• **How to complete this task**
From the entries that follow, copy exactly the lines beginning at the line holding "ceremonial vessel [592,542,651,638]" and continuing through the line holding "decorative egg [855,335,891,397]".
━━━ Input records
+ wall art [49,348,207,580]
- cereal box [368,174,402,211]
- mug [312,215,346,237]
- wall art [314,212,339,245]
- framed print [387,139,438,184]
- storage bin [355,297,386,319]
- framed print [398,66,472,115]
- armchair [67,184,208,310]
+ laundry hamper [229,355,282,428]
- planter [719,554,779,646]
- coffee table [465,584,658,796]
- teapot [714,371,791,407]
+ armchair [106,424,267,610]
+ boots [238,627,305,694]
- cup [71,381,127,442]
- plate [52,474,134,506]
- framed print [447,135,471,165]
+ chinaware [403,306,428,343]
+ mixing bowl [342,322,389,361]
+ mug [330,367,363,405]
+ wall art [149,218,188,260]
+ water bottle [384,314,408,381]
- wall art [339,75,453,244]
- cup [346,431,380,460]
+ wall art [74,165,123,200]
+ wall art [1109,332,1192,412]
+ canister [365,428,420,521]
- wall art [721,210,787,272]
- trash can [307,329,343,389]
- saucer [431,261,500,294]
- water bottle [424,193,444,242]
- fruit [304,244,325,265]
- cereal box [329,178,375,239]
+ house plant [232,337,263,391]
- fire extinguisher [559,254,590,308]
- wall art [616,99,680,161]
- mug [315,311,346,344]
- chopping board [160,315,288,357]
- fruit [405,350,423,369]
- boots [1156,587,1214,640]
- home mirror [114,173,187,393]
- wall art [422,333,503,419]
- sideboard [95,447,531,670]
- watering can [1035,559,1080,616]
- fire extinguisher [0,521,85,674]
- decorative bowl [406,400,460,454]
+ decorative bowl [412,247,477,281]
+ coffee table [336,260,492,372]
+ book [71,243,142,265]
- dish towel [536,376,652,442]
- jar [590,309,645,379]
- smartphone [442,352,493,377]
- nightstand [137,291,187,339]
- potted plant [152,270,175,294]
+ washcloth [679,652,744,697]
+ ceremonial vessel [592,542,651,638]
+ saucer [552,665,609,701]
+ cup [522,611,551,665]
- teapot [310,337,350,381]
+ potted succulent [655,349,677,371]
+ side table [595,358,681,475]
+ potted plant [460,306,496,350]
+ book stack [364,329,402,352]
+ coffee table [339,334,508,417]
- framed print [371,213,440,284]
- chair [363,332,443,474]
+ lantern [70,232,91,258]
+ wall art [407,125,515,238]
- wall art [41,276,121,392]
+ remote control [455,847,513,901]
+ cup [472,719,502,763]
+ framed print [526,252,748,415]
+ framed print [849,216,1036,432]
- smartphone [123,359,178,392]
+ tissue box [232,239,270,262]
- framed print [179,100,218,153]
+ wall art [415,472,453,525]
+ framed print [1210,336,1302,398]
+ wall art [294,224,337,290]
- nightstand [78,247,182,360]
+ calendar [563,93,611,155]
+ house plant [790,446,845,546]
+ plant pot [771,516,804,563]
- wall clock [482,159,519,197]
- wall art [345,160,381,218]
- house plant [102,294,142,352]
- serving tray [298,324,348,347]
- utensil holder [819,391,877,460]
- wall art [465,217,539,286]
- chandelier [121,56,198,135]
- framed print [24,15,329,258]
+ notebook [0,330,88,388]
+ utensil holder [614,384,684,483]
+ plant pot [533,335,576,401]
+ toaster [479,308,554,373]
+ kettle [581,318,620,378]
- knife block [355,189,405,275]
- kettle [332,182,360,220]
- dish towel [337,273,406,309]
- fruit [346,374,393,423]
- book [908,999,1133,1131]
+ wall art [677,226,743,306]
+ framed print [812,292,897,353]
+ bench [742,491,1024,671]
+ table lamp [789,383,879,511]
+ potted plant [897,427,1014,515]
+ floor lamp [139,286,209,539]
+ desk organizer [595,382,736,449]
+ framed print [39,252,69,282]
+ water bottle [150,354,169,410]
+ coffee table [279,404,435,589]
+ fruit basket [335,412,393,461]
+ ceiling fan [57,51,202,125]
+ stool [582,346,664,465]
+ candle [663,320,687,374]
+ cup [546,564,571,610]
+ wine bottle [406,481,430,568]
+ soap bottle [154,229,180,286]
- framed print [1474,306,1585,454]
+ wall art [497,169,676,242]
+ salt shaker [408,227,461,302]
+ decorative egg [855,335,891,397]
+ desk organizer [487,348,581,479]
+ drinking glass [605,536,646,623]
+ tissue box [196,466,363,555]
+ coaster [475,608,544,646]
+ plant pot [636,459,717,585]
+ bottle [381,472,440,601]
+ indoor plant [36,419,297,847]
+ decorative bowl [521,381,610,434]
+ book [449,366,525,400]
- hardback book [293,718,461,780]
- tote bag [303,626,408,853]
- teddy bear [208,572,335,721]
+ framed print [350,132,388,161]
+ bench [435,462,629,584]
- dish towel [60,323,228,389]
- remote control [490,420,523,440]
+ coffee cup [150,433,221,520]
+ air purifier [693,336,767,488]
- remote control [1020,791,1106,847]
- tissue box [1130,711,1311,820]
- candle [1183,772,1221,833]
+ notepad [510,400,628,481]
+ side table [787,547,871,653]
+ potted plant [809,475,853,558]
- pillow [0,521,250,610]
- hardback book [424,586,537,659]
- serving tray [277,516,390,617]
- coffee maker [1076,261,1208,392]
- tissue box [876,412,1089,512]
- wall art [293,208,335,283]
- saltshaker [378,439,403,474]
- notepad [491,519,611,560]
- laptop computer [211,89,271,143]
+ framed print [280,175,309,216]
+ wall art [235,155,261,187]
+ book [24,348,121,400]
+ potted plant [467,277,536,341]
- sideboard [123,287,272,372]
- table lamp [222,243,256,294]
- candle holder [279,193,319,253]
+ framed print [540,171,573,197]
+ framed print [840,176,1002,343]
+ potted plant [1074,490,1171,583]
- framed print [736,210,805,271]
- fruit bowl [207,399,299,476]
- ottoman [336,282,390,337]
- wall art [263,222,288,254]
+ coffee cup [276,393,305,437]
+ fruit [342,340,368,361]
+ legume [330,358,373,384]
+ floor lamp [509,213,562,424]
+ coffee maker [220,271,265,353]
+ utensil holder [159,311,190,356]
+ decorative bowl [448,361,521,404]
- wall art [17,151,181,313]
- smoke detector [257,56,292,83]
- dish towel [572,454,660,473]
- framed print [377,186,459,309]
━━━━━━
• **Solution to the exercise**
+ ceremonial vessel [592,542,651,638]
+ saucer [552,665,609,701]
+ cup [522,611,551,665]
- teapot [310,337,350,381]
+ potted succulent [655,349,677,371]
+ side table [595,358,681,475]
+ potted plant [460,306,496,350]
+ book stack [364,329,402,352]
+ coffee table [339,334,508,417]
- framed print [371,213,440,284]
- chair [363,332,443,474]
+ lantern [70,232,91,258]
+ wall art [407,125,515,238]
- wall art [41,276,121,392]
+ remote control [455,847,513,901]
+ cup [472,719,502,763]
+ framed print [526,252,748,415]
+ framed print [849,216,1036,432]
- smartphone [123,359,178,392]
+ tissue box [232,239,270,262]
- framed print [179,100,218,153]
+ wall art [415,472,453,525]
+ framed print [1210,336,1302,398]
+ wall art [294,224,337,290]
- nightstand [78,247,182,360]
+ calendar [563,93,611,155]
+ house plant [790,446,845,546]
+ plant pot [771,516,804,563]
- wall clock [482,159,519,197]
- wall art [345,160,381,218]
- house plant [102,294,142,352]
- serving tray [298,324,348,347]
- utensil holder [819,391,877,460]
- wall art [465,217,539,286]
- chandelier [121,56,198,135]
- framed print [24,15,329,258]
+ notebook [0,330,88,388]
+ utensil holder [614,384,684,483]
+ plant pot [533,335,576,401]
+ toaster [479,308,554,373]
+ kettle [581,318,620,378]
- knife block [355,189,405,275]
- kettle [332,182,360,220]
- dish towel [337,273,406,309]
- fruit [346,374,393,423]
- book [908,999,1133,1131]
+ wall art [677,226,743,306]
+ framed print [812,292,897,353]
+ bench [742,491,1024,671]
+ table lamp [789,383,879,511]
+ potted plant [897,427,1014,515]
+ floor lamp [139,286,209,539]
+ desk organizer [595,382,736,449]
+ framed print [39,252,69,282]
+ water bottle [150,354,169,410]
+ coffee table [279,404,435,589]
+ fruit basket [335,412,393,461]
+ ceiling fan [57,51,202,125]
+ stool [582,346,664,465]
+ candle [663,320,687,374]
+ cup [546,564,571,610]
+ wine bottle [406,481,430,568]
+ soap bottle [154,229,180,286]
- framed print [1474,306,1585,454]
+ wall art [497,169,676,242]
+ salt shaker [408,227,461,302]
+ decorative egg [855,335,891,397]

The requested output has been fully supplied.